Founding Right After School vs Getting Experience First
- Many urge graduates to work at a good company (ideally a smaller, functional one) before founding: you learn how orgs actually operate and which practices not to reinvent.
- Multiple commenters regret founding too early, saying prior work would have saved time and pain.
- Others note they learned the most by running their own business—but agree most grads don’t yet understand how business works.
- Several link the high average age of successful founders to accumulated domain knowledge and networks.
Wealth, Risk, and Alternative Career Paths
- Strong disagreement over “startups or small hedge funds are the only way to be rich by 30.”
- Critics highlight low odds of meaningful exits, dilution, and that many “exits” leave founders with little. YC is framed by some as closer to a lottery than its mythology admits.
- Others argue a 10%+ chance at a valuable outcome early in life is attractive and that startup skills translate to later bootstrapped successes.
- A substantial camp says working 10+ years in big tech (especially FAANG) is a more reliable path to multi‑million net worth, with far less stress.
Early Decision, “Cookie‑Licking,” and Credentialization
- Some see Early Decision as YC “cookie‑licking” the next generation’s plausible startups, especially amid a flood of “AI for X” companies.
- There’s worry YC is becoming another prestige badge for pipeline students (elite high school → elite college → YC) rather than a countercultural path.

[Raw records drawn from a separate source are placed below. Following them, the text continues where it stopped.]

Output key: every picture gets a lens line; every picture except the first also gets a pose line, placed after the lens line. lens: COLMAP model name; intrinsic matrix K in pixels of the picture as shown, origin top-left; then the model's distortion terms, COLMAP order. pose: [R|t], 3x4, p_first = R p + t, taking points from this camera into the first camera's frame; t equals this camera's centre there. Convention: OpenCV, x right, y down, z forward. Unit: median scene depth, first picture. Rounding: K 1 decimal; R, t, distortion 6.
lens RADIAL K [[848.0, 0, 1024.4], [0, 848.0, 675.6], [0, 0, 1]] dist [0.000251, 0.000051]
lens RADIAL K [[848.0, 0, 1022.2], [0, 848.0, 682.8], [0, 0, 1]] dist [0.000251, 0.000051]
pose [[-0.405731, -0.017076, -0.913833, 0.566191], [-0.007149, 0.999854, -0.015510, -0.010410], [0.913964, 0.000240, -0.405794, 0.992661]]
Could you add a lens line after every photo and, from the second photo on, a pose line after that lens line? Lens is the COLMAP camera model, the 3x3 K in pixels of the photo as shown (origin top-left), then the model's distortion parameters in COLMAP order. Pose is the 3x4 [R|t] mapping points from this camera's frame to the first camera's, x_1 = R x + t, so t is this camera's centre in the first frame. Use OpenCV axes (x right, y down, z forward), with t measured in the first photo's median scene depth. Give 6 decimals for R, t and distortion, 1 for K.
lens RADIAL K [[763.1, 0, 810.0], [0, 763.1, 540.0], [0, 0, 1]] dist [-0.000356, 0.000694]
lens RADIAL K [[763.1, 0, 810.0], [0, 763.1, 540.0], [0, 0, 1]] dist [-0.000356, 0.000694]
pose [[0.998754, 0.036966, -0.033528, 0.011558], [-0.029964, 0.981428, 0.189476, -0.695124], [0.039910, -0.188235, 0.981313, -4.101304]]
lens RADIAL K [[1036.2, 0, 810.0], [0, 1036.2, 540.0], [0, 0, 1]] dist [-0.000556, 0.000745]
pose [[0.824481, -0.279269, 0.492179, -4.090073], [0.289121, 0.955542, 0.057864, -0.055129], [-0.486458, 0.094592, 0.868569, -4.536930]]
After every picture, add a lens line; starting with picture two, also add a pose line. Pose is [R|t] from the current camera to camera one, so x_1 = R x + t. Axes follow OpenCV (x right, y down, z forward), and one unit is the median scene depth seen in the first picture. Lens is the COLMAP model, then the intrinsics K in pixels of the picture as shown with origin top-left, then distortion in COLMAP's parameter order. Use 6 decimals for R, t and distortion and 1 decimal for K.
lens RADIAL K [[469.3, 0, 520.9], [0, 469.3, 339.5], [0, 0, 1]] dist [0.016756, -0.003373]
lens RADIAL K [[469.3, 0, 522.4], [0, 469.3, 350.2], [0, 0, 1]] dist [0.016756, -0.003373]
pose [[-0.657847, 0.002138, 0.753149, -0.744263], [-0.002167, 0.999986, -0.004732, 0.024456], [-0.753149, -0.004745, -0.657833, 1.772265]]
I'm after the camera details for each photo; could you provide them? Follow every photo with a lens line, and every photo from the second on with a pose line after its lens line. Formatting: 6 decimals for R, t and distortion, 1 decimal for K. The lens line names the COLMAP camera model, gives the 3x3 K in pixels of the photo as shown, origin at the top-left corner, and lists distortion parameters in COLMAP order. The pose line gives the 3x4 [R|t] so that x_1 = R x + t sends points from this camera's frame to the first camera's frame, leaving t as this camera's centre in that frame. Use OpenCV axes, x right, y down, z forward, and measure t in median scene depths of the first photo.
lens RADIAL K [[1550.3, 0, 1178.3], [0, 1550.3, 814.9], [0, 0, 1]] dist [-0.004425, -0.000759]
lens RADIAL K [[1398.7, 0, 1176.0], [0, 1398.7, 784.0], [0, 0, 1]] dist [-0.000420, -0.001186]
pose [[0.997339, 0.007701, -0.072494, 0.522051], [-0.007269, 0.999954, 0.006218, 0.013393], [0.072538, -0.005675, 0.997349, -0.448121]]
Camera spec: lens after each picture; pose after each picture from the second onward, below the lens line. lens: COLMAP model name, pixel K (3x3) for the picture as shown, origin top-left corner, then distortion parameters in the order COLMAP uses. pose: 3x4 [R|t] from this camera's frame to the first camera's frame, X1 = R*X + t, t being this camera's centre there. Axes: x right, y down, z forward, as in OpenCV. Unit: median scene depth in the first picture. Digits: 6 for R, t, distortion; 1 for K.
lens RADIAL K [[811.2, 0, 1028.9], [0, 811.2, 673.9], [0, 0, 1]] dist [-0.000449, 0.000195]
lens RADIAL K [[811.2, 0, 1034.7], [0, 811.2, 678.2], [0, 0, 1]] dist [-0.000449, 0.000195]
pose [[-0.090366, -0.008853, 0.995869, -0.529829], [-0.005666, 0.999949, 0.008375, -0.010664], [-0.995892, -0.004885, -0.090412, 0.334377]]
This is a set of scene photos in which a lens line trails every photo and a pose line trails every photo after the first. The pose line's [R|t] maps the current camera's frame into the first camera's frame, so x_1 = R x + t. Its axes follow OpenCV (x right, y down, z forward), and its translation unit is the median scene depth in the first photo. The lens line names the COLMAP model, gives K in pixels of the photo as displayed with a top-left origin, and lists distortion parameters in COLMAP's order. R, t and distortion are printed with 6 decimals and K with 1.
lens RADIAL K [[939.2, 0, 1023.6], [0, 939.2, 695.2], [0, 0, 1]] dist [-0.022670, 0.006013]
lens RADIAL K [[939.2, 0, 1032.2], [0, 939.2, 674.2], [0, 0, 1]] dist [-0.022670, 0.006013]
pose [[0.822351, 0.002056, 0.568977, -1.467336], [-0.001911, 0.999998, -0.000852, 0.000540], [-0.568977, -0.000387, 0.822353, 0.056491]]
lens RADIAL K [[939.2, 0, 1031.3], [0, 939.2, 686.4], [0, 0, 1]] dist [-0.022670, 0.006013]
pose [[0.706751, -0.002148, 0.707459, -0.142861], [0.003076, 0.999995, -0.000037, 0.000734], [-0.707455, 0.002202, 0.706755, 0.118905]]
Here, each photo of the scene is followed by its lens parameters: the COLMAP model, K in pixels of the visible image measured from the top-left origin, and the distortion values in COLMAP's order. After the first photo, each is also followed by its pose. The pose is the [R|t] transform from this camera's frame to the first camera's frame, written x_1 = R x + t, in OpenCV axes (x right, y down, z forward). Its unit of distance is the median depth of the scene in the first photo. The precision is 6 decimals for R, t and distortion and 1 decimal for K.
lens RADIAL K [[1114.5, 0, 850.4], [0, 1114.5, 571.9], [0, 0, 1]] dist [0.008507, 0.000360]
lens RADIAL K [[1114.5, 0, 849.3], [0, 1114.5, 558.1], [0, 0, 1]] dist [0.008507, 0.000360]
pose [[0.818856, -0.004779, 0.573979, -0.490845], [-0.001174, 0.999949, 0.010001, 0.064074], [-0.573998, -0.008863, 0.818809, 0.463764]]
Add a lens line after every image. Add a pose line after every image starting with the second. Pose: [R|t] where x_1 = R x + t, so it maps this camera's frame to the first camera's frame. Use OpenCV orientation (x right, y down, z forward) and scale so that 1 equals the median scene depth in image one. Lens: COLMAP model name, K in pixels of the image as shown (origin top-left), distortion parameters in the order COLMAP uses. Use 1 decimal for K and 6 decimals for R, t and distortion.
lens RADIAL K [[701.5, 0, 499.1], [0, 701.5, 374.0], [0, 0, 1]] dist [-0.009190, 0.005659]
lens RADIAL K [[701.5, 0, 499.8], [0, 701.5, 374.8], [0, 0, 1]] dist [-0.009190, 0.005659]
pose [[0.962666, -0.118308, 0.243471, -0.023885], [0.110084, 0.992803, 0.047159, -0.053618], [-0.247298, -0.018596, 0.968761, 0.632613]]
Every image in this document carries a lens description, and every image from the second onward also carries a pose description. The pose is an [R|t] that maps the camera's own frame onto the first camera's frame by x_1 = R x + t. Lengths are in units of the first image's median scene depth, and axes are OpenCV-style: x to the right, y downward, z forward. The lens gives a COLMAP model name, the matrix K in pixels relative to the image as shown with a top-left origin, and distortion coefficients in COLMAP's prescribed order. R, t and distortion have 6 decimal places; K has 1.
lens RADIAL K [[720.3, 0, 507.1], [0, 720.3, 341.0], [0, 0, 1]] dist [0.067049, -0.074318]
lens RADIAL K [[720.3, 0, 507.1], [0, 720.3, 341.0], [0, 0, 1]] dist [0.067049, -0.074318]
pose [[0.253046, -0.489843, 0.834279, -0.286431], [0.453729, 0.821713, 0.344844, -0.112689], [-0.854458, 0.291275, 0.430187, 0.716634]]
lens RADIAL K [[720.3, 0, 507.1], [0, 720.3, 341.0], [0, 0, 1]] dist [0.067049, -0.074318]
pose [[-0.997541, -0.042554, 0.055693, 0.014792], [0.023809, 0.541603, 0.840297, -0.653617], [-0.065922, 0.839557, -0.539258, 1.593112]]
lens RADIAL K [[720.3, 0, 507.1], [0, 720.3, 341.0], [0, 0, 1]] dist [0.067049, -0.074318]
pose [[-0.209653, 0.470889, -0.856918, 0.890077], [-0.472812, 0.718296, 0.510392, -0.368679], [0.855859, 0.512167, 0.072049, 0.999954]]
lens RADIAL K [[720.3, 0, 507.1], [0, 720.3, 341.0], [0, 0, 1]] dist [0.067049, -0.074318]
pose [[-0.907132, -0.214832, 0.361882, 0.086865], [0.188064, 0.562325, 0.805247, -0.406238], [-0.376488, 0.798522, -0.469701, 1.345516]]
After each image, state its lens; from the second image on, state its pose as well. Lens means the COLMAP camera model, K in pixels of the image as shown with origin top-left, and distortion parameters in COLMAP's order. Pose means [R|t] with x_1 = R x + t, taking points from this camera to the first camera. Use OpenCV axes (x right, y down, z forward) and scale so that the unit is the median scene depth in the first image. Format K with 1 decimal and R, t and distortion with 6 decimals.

- Others view Early Decision as a helpful option: a 3‑month, time-bounded experiment with funding, network, and status that preserves the ability to finish school.
Power, Exploitation, and Culture Concerns
- Critics describe the model as extracting long hours from inexperienced 20‑somethings while spreading risk across many bets; YC’s incentives aren’t aligned with individual founders’ life goals.
- Some call the program predatory or ideologically driven (likened to dropout fellowships), pushing kids into extreme-risk paths before they know what they want.
- Defenders respond that these students are highly capable, have many options, and that YC specifically seeks high‑agency founders who resist being “managed” by boards.
Co‑founder Commitment and MBA Dynamics
- Early funding could help technical cofounders avoid working unpaid while MBA cofounders “test” a startup during school.
- Debate over vesting cliffs, firing cofounders, and whether an MBA is worth delaying a startup or is itself a negative signal.
Meta‑Perspective
- Some claim modern YC has shifted from ultra‑selective kingmaker to scaled “finishing school” for founders, with more spray‑and‑pray, AI‑themed sameness.
- Others insist the core value—intense learning, network, and a forcing function to take a swing—is still real, but should be weighed against opportunity cost and personal well‑being.